# Gunsmith



## jshbuckeye (Feb 27, 2005)

Looking for a top notch gun smith, my SxS Charles Daly 500 has developed a little glitch when I break it open. I prefer central to east central ohio out to Zanesville wold be ok but Columbus would be best. It has been an outstanding gun and want it done by a professional to say the least.


----------



## F1504X4 (Mar 23, 2008)

Whitetail gunsmithing in loudonville. Highly recommended but some LE guys that are serious shooters as well. 
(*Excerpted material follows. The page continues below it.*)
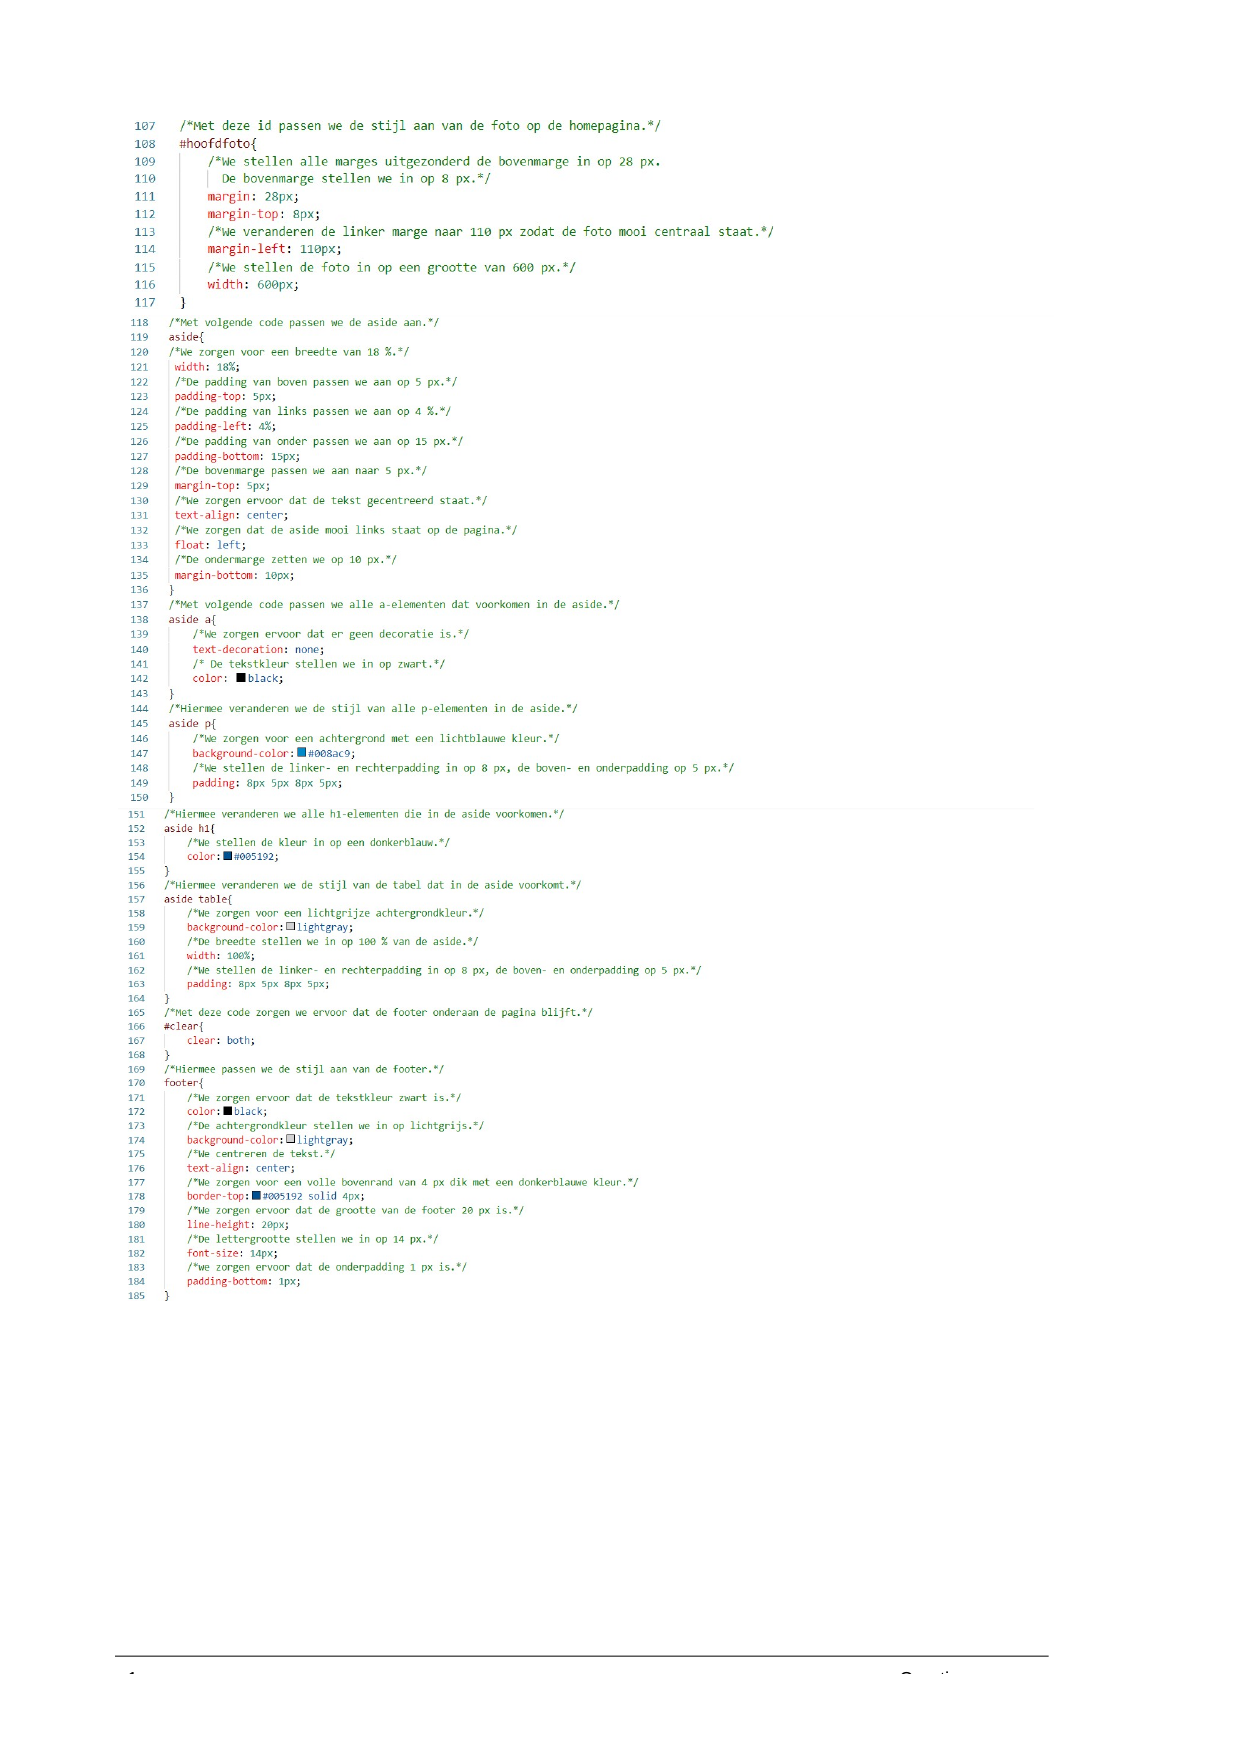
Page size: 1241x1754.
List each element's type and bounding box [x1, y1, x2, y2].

Posted using Outdoor Hub Campfire


----------



## Dovans (Nov 15, 2011)

Dave Mathias
740-468-3459

Pleasantville Rd...


----------



## ski (May 13, 2004)

There is a new shop on 23north about 1 mile south of camp Lazarus or About a mile south of Cheshire rd (which crosses alum creek). I have not been in there yet, but it might be worth a look or research.
Ski


Posted using Outdoor Hub Campfire


----------



## Shortdrift (Apr 5, 2004)

You cannot find a better gunsmith than Whitetail in Loudonville. He repaired my 60+ year old Ithaca when no one else could.


----------



## jshbuckeye (Feb 27, 2005)

Thanks guys I will make some phone calls, from what im reading on the web parts for these guns depending on what part it is can be very difficult to get.


----------



## ironman172 (Apr 12, 2009)

might give gun envy a call too....Cooke rd and 71 north (Indianola) ....Clintonville area in Columbus

http://www.gunenvy.com/


----------



## Blue Pike (Apr 24, 2004)

Miroku M500 parts may work in your C. Daly.

http://utting.org/site/inside-your-miroku-m500-shotgun


----------



## M R DUCKS (Feb 20, 2010)

There is a tiny shop on 665 (london-Groveport rd) just east of Hoover rd on the North side of the road....Grove City ... I do not recall the name...........


----------